Наконец, ты повернулась с двумя тарелками. На моей тарелке было два жареных яйца, горошек, и вареник. А на твоей тарелке была сосиска и пельмешек.
Вдруг мы оба увидели холмик, на котором стоял странный мужчина, в костюме и с молотком в руке. Мы подошли ближе и я увидел, что этот холмик был не из почвы, как мне показалось сначала, он был из говна. Мужчина стоял на холмике из говна. Откуда не возьмись у тебя в руках появилась лопата, а ты оказалась в полицейской форме. Ты стала копать у подножия говняного холмика, от чего пошли маленькие оползни. Мужчина пытался удержаться на месте, но потом спрыгнул вниз и начал бить тебя молотком по голове. Каждый удар отдавался звоном колокола. Дзинь, дзинь, дзинь…
2
Дзинь, дзинь, дзинь.
Я проснулся в своей квартире от телефонного звонка, сел на кровать. Телефон разрывался, но у меня не было сил, чтобы броситься к трубке. Голова ужасно болела от похмелья. Я уснул пьяный и даже не потрудился раздеться. Так и остался в черных штанах со стрелками и в белой майке, которая уже стала желтой. Даже не снял подтяжки, хотя я бы и не смог их расстегнуть. Не помню конец вечера, но думаю, что я, как обычно бухал в одиночестве и отрубился. Телефон перестал звонить.

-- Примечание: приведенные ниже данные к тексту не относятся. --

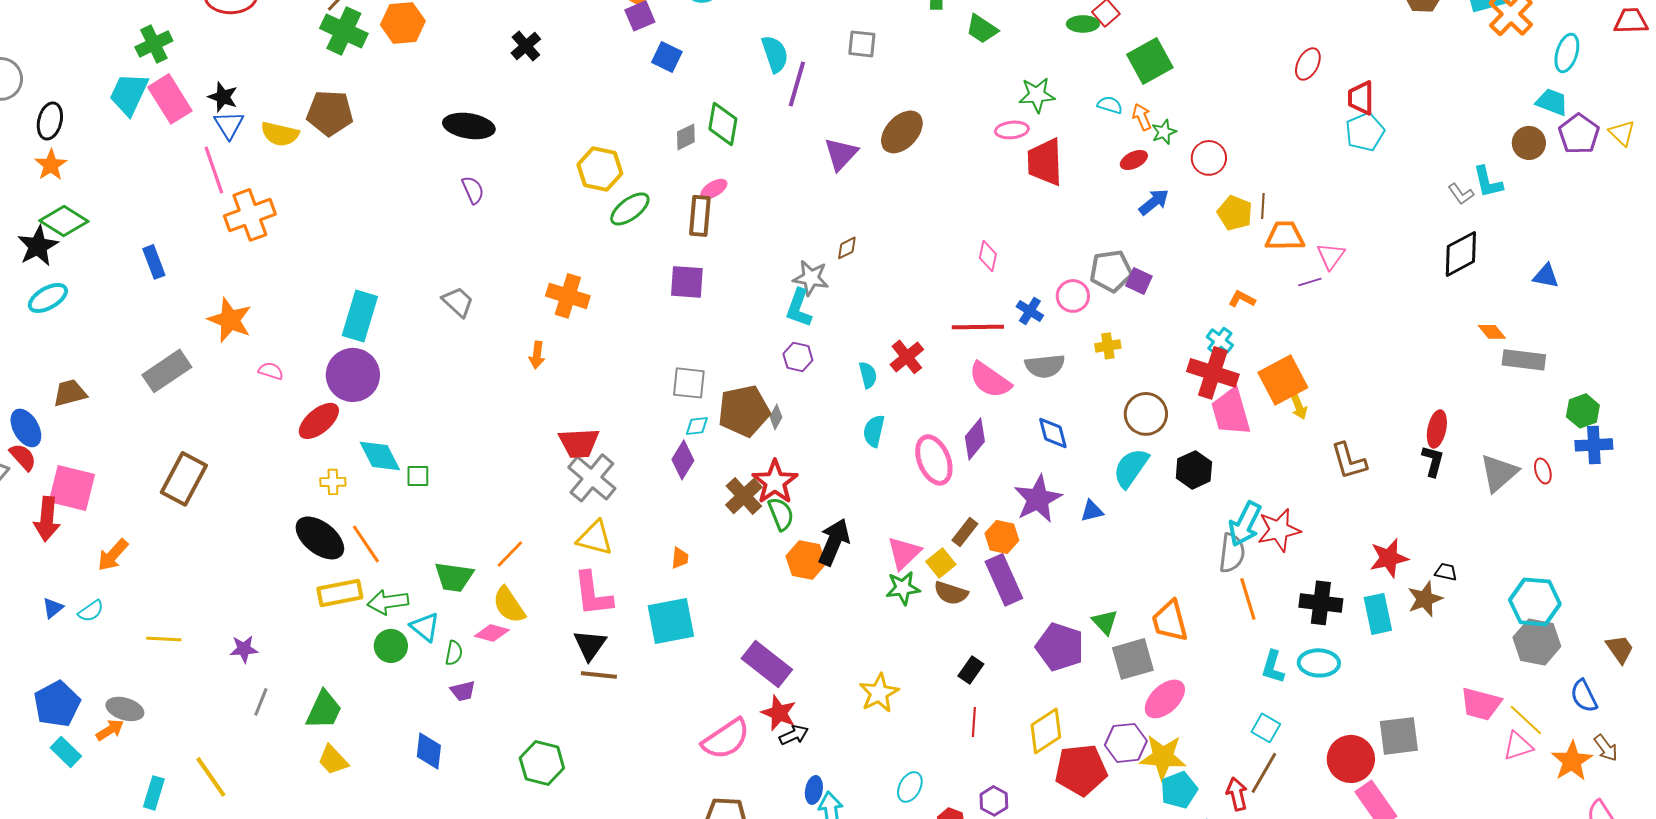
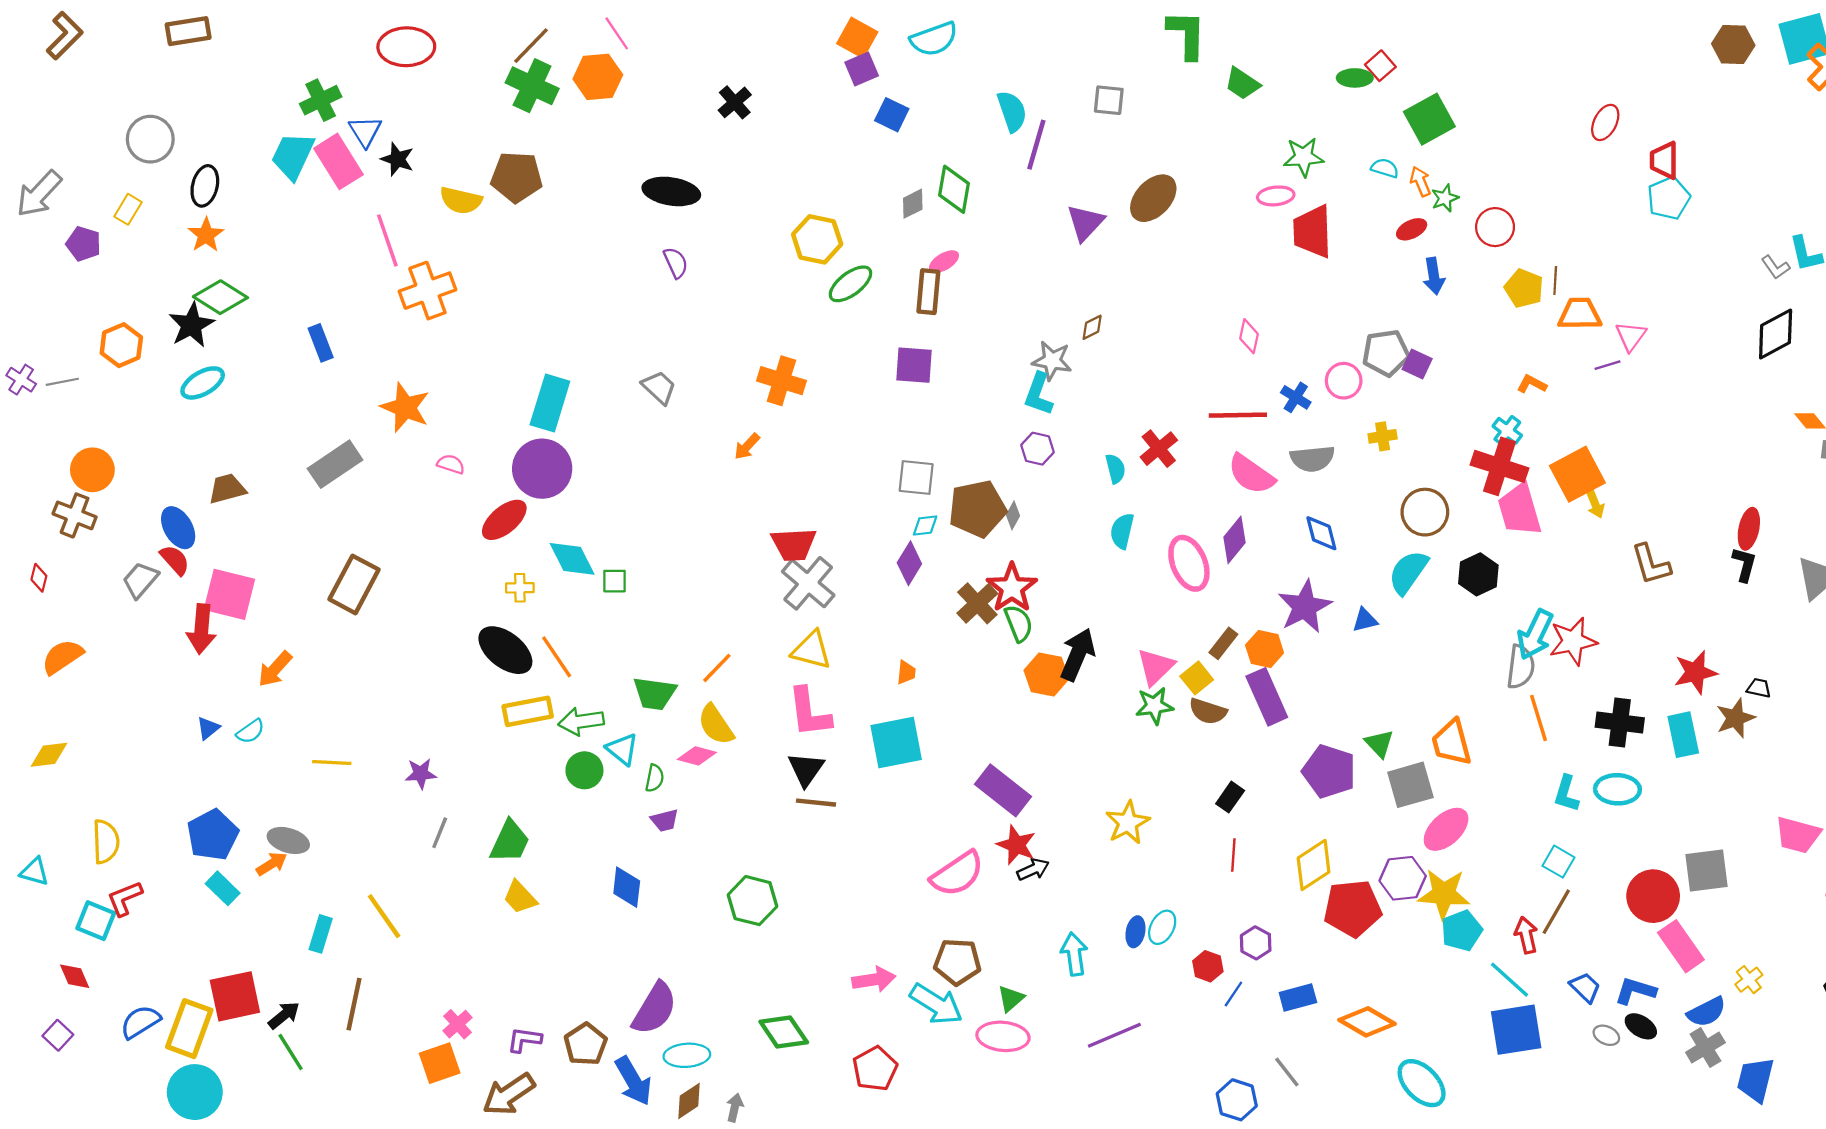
blue triangle: (229, 125) -> (365, 131), moved
blue arrow: (1154, 202) -> (1434, 276), turned 120
orange arrow: (537, 355) -> (747, 446), turned 36
blue ellipse: (814, 790) -> (1135, 932), moved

Я посмотрел на свое скромное жилище, которое находилось в упадке без женской руки. Светлые обои в цветочек пожелтели и отклеились во многих местах. Мебели было мало, но и та, что была, уже не могла называться мебелью, скорее хламом. Стеклянная дверца деревянного шкафа с книгами была разбита, и повсюду валялись осколки на ковре, сами же книги выпали из шкафа и были наполовину разорваны.
– Кто-то вчера буянил…
Комод, стоявший возле кровати был разбит и перевернут вверх ножками. Валялись доски.
– …Не вчера – всегда…
На полу валялась моя одежда, трусы, носки. Все грязное.
А еще в комнате было полно пустых бутылок от алкоголя разных мастей, все пустые. Заменить зависимость от морфия алкоголем – не лучшая идея, но пока я справлялся с этой задачей. Отказ от морфия – это болезненная операция, а алкоголь – это анестезия.
Лежала на ковре и пепельница доверху заполненная бычками от сигарет. Но это не важно, ведь кто-то стал бросать бычки прямо на ковер, не боясь пожара. Страшно захотелось курить.
По телевизору, который я видимо так и не отключил с вечера, выступал Горбачев:
– Прежде всего хотелось бы отметить важность и масштабность перемен…
Я полез в карман и достал пачку Чапмана, вытащил сигарету и положил в рот, достал зажигалку и закурил… Желудок был недоволен таким исходом событий, и я выронив сигарету, побежал к унитазу. Обхватил его обеими руками. Желудок сократился несколько раз и успокоился, больше ничего, ведь он был пуст еще с вечера. В унитазе лежало несвежее говно, которое ужасно воняло и собрало уже порядочное количество мух. От этого запаха желудок стал вновь сокращаться.
– Ладно, нужно привести себя в порядок…
Я поднялся и нажал на сливной бачок. Подошел к умывальнику и вымыл руки. Поднял глаза и посмотрел в зеркало. Из зеркала на меня смотрел уставший, немолодой мужчина, с острыми чертами лица, длинным прямым носом и красивыми голубыми глазами.
– Хорош, подлец…
Под глазами были черные круги, засаленная челка ровно спадала на лоб, как у ботаника в школе, которого всегда бьют хулиганы после уроков.
– Нет, так не пойдет…
Я взял гребешок, подставил его под струю воды, а затем зачесал темные волосы назад.
– Вот так гораздо лучше… Прямо – «Крестный отец».
Над тонкими губами, на подбородке и на щеках была недельная щетина. Я почесал ее ногтями и принял решение побриться. Взял с полки бритвенный станок с опасным лезвием. Лезвие было тупое и я его заменил. Взял новое, острое лезвие и замер. Я смотрел на лезвие. Рука с лезвием медленно стала приближаться к кисти. Может быть закончить все сейчас? Я почувствовал прохладу от лезвия на запястье.